→ WORK TASK A:
Return, unchanged, the lines of the entries that run from the line containing "Question: Among these" through the line containing "Answer: (A)", including both of those lines.

→ TEXT BLOCK:
*** Begin section ***
We do. We have a longing, a need, for beauty.
It’s why people plant flowers and gardens and trees. It’s why they feed the birds.
It’s why grandmas collect knick-knacks. And doilies. And Christmas ornaments. And all sorts of things.
It’s why grandpas make things out of wood or metal or brick and mortar.
It’s what drove Michelangelo and da Vinci and countless others to express that beauty on canvas, on paper, in marble and stained glass, and in endless other ways too numerous to list.
Yes, beauty is a human need.
See, because without beauty, all that’s left is ugliness. And sometimes it seems (especially when we listen to the news) that there is a LOT of ugliness out there.
And ugliness is most certainly not why Jesus came to this earth.
No, Jesus came to this earth for the specific purpose of defeating the ugliness of our sin. And, in the most hideous, ugly, nasty, repulsive thing that ever happened on this earth, the One for whom everything was created in, through, and for defeated the ugliness of sin and death itself and walked out of the grave alive on the most beautiful morning this world has ever seen since God spoke it all into being.
Speaking of beautiful mornings, not so many years ago, I got up early and watched the sun rise over the Sea of Galilee from atop a hostel in the city of Tiberias. The beauty of that sunrise over that lake was so astounding it broke my heart. It was so beautiful, tears welled up in my eyes.
And, in that moment, it occurred to me that somewhere in this world, every moment of every day, that same sun is rising somewhere.
*** End section ***
→ RECORDS SHOWN:
*** Begin section ***
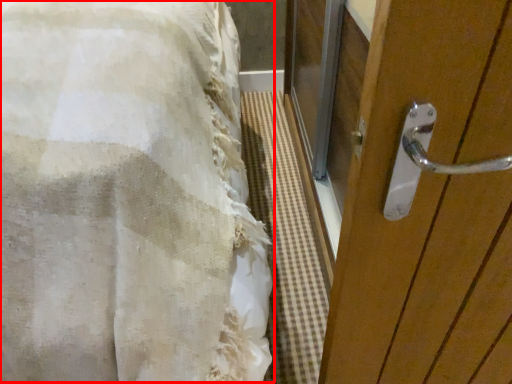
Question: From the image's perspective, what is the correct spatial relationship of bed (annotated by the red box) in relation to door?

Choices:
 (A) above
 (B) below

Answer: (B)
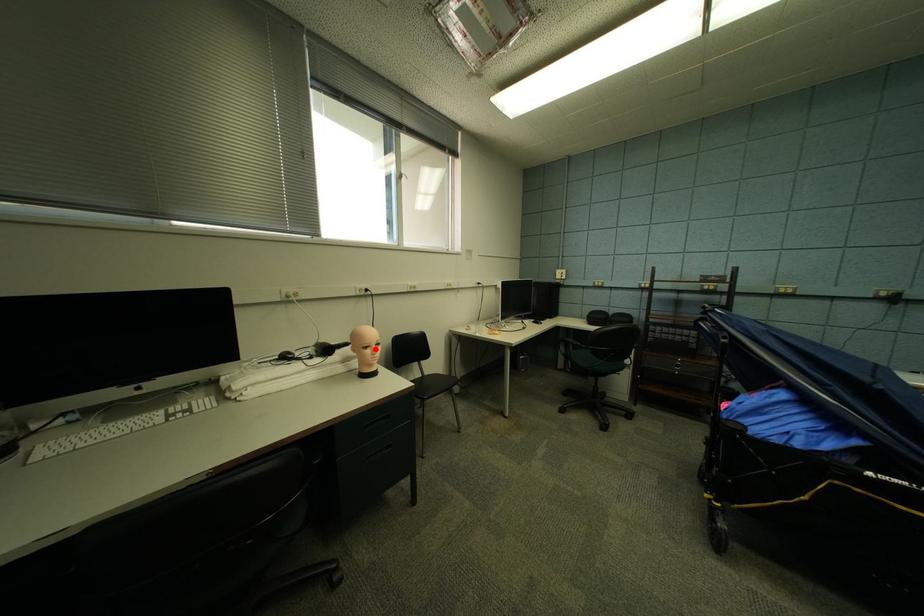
*** End section ***
*** Begin section ***
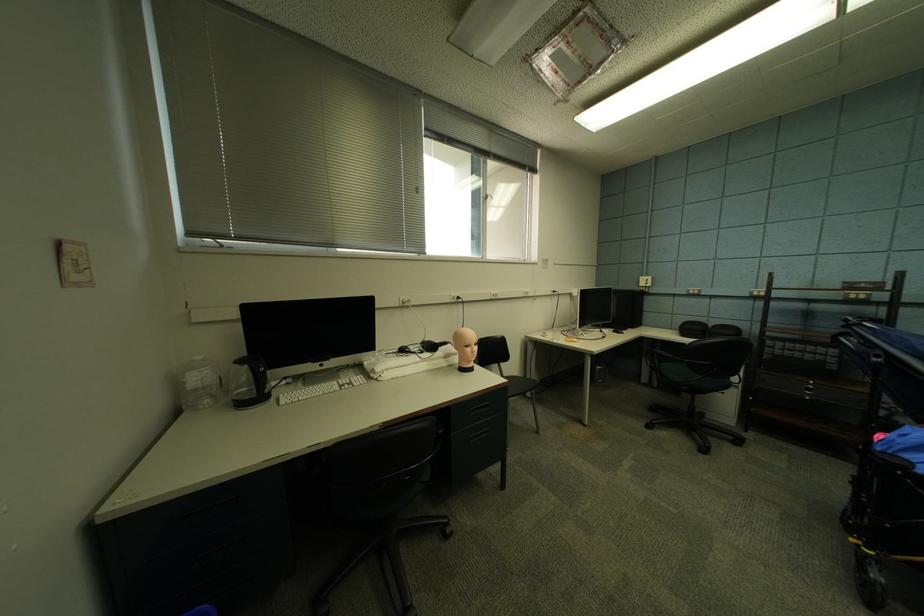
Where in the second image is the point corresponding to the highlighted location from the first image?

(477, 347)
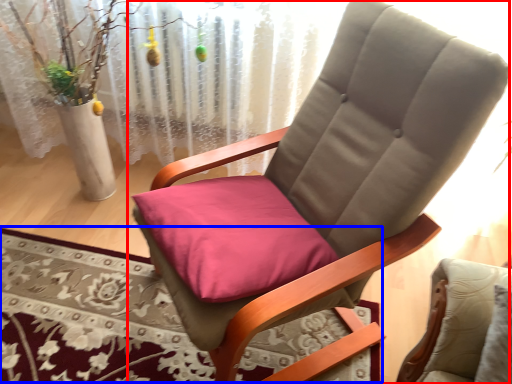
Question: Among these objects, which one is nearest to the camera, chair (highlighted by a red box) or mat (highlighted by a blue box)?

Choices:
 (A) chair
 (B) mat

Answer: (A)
*** End section ***
→ WORK TASK B:
In the passage on beauty as a human need, from atop what building did the writer watch the sun rise over the Sea of Galilee?

→ YOUR RESPONSE A:
Question: Among these objects, which one is nearest to the camera, chair (highlighted by a red box) or mat (highlighted by a blue box)?

Choices:
 (A) chair
 (B) mat

Answer: (A)

→ YOUR RESPONSE B:
A hostel in the city of Tiberias.